Wednesday, 30 August 2017

For Sale - Rowan Cottage

Rowan Cottage
Sue and I have agreed that it is time to reduce our workload. I am 66 now, and would quite like to take semi-retirement from my job of managing our holiday cottages. We once had four holiday lets. We currently have three, but by selling Rowan, we will be down to two – which we think will be manageable by us for the foreseeable future.

Our plan is to use the proceeds from the sale to buy a modern bungalow in Inverness which we will long-let through a management company. The management company will do all the work, and we will get a regular income from the rent – albeit a good deal less than a holiday let might achieve…

A big bonus of selling Rowan will be to reduce the miles we travel to service our properties. The biggest mistake we made when we started our holiday cottage rental business was to buy cottages that were scattered across the island – it is nearly an hour’s drive each way from our home to Rowan, and that’s an awful lot of driving just to mow the lawn!

Rowan Cottage was the first property we bought on Skye, fourteen years ago. It is a lovely little cottage, snuggled down on the shore above a sea loch, with a wonderful view to the nearby island of Scalpay, and also to the mainland. The cottage has been a very popular holiday let. Some of our regular visitors will be very sorry to see it sold – though it well may pass on to an owner who will continue to offer the cottage on the holiday rental market.

The cottage is being marketed through Re/Max Skye, and is available for offers over £185,000. To see the details - click this link .

Sunday, 27 August 2017

Allotment update

I've been trying to find the time to harvest some of the abundant vegetable growth on the allotment. The potatoes have done exceptionally well this year. On planting, I filled their trenches with leaf mould and added a few handsful of organic fertiliser - they clearly liked that! The plants grew huge, and now, on digging up the roots, an equally huge crop is the result.... The crop in the barrow are a seldom seen variety - Red Duke of York - they have beetroot colour skins, but beneath the skin, they are pure white. Each of the larger ones provides enough potato for two portions. The crop in the box are the waxy-textured lovely-flavoured Charlotte.

Potatoes - about one third of this year's total crop...!
That's just one bed harvested - the smaller one... The Maris Peer, Maris Piper and King Edwards are still to be dug up... I'll do my best to store them over winter, but even after giving away a few bags to our neighbours, I think we will struggle to use all these!

Here is the jumble of dying growth in the larger bed. On the right are the carrots, which have also done really well. At the back are the beans.

The larger potato bed (and carrots), still to be harvested.
The broad beans have only produced an average crop, and the runner beans have finally grown big enough to flower, but they are about six weeks too late! I doubt they will have any worthwhile pods on them before we get an autumn frost which will finish them off. I'll start the runners in pots indoors next year, and hope to get them going in the ground a good bit earlier. But so much depends on temperatures and sunshine - one year's weather is never the same as the next.

Thursday, 10 August 2017

Roskhill's Secret Garden

It's not really secret at all of course...

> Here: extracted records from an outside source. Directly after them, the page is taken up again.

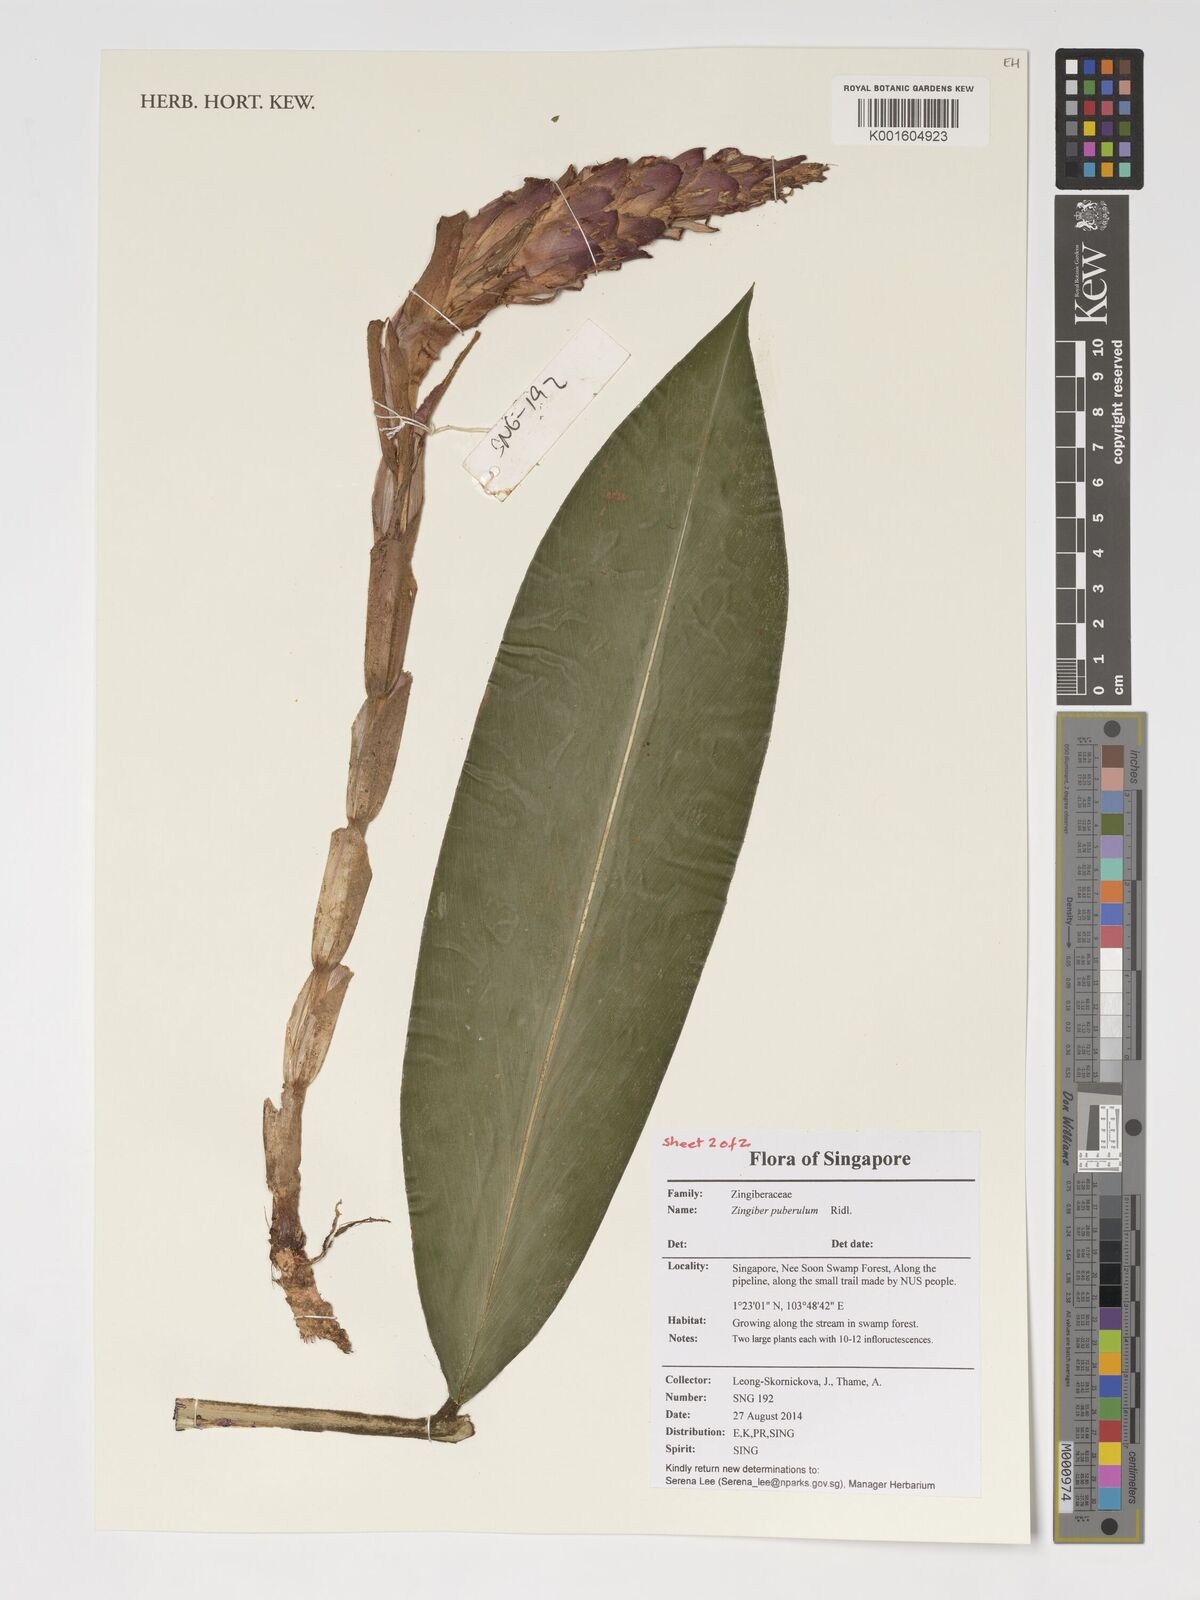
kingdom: Plantae
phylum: Tracheophyta
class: Liliopsida
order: Zingiberales
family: Zingiberaceae
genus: Zingiber
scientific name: Zingiber puberulum
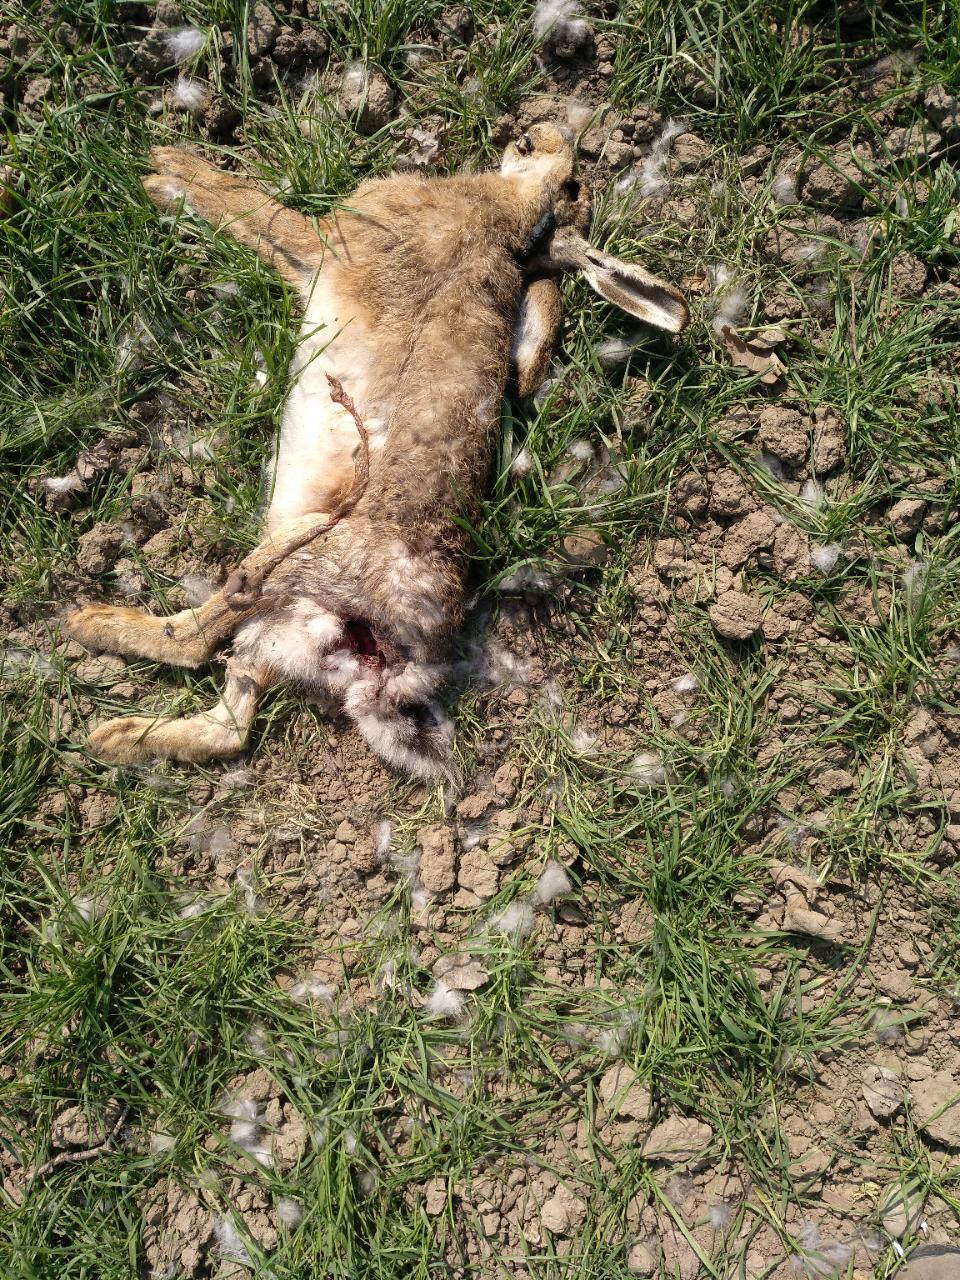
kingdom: Animalia
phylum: Chordata
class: Mammalia
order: Lagomorpha
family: Leporidae
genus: Lepus
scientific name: Lepus europaeus
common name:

The garden ground here at Roskhill is divided into two separate areas. One area is in front of, and to the side of, the Barn itself. The other area lies across the old township road, and is accessed by a pedestrian gate. It is this second part that I generally refer to it as 'The Allotment'. However, the actual area of land in this part of the garden is considerably larger than just the vegetable beds, and over the last few years I have gradually reclaimed a fairly sizeable piece of ground from the wild wilderness that was there before. I've also planted several trees along the top of the river gorge. These trees are mostly 'rescues' that had self-seeded in silly places, and none is taller than me... yet.  I have two larches, two scots pines, two spruce, an oak (grown from an acorn and still only about a foot tall, even though it is now five years old) and a mountain ash.

So - this is my 'Secret Garden', as no-one ever goes there - only me and just occasionally Sue. I really like the jumble of natural vegetation that borders the area I have cleared. Wild flowers flourish. The birds and insects love it.

So do I!

The yellow flowers are ragwort. I won't let them shed seed!

In the middle foreground is a cotoneaster that came to me as a 6 inch tall single spike.
It clearly likes its home next to our septic tank - and the bees love its flowers!

Looking into the Secret Garden over the allotment.
Just right of centre is a cherry tree - it does produce cherries which we leave for the birds.
Left of centre is the foliage of Jerusalem Artichoke -
the roots are like knobby potatoes, and great in soup or when mashed with swede.